Apart from these, other regular check ups will include a head-to-toe physical examination, blood, urine, stool tests, heart worm and finally a dental exam.
Senior phase (8+ years)
Ultimately, the senior phase is when you will start noticing subtle age-related changes in your beloved fur baby. They will require more care, show more vulnerability to illnesses, have less energy, and even exhibit less enthusiasm for food and other strenuous activities that they previously used to love. This is a common occurrence and hence to ensure that they are doing good it is better to have them checked by the vet every 3-6 months.
As an additional safety measure, the vets will mostly include chest radiographs and ultrasounds along with their regular annual booster shots, blood and fecal tests. The result then aids in tracking any symptoms that may develop into an illness from the very initial phase, thereby preventing any such factors that could have compromised the pooch’s quality of life in the later stage.
Bones, joints and ligaments strength will be tested through advanced machines, and based upon the scores, the vet may prescribe vital nutrient or calcium supplements. Similarly, during the later phases of life, i.e. from 10-14 years, it is better to get your vet’s appointment more frequently.
When should I take my Spaniel to the Vet right away?
Excluding the semi-annual or annual visits, your pooch will need vet assistance as early as possible in case of health emergencies. Some of these include:
- Breathing issues
- Unconsciousness or uncoordinated muscle movement
- Diarrhea and vomiting for more than 24 hours
- Broken bones, torn ligament or tear in muscles
- Ingestion of toxic items
- Pale gums or severe bleeding
- Extreme lethargy
- Bloated, painful, hard abdomen
- Unable to stand up or move
- Extreme head shaking
- Pus or blood oozing out from ears, eyes or other areas
Always remember that these above-mentioned symptoms are only a few of the many instances that could go wrong with your Spaniel. Therefore, the moment you feel the canine is behaving weird or strange, taking them to a vet is what’s the best ultimate solution.
Are vet appointments too pricey?
Typically based upon the services you are booking, the price of your Spaniel’s vet appointment may fluctuate variably.
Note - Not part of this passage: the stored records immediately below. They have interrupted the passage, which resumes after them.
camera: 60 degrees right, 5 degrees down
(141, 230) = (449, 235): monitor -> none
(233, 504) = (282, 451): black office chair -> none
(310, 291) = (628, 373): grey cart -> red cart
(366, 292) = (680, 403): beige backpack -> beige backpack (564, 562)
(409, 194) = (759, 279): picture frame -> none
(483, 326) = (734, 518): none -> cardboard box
This includes the type of service, breed of the canine, availability of the equipment and lab facilities, emergency procedures, overnight boarding, anesthesia, hospitalization, etc.
So while standard veterinary check ups usually start from $45, emergency procedures can cost anywhere between $500-$3000. Here’s a detailed breakdown of the vet costs as per the services availed.
- Routine Checkups- $45 to $300
- Spaying/Neutering- $150 to $250
- Physical exams- $45 to $60
- Vaccine shots (individual)- $15 to $30
- Fecal exam- $20 to $50
- Heart worm exam- $40 to $55
- Dental checkup/cleaning- $60 to $500
- Allergy testing- $200 to $350
- Geriatric screening- $80 to $150
- Blood tests- $70 to $190
- X-rays- $150 to $300
- Ultrasounds- $300 to $750
- Wound treatment- $600 to $3,000
- Emergency Surgery- $1,200 to $6,500
- Oxygen Therapy- $500 to $3,500
All of these are the most commonly followed cost charts for vet services. Additionally, you may also need to spend extra bucks for hospitalization services which is again decided on the basis of your Spaniel’s stay.
This is why dog experts and vets often advise getting your pooch a medical insurance of their own. Taking such a step will not only ensure your pockets aren’t severely dented but your pup will also be automatically entitled to certain special advantages than those who aren’t insured.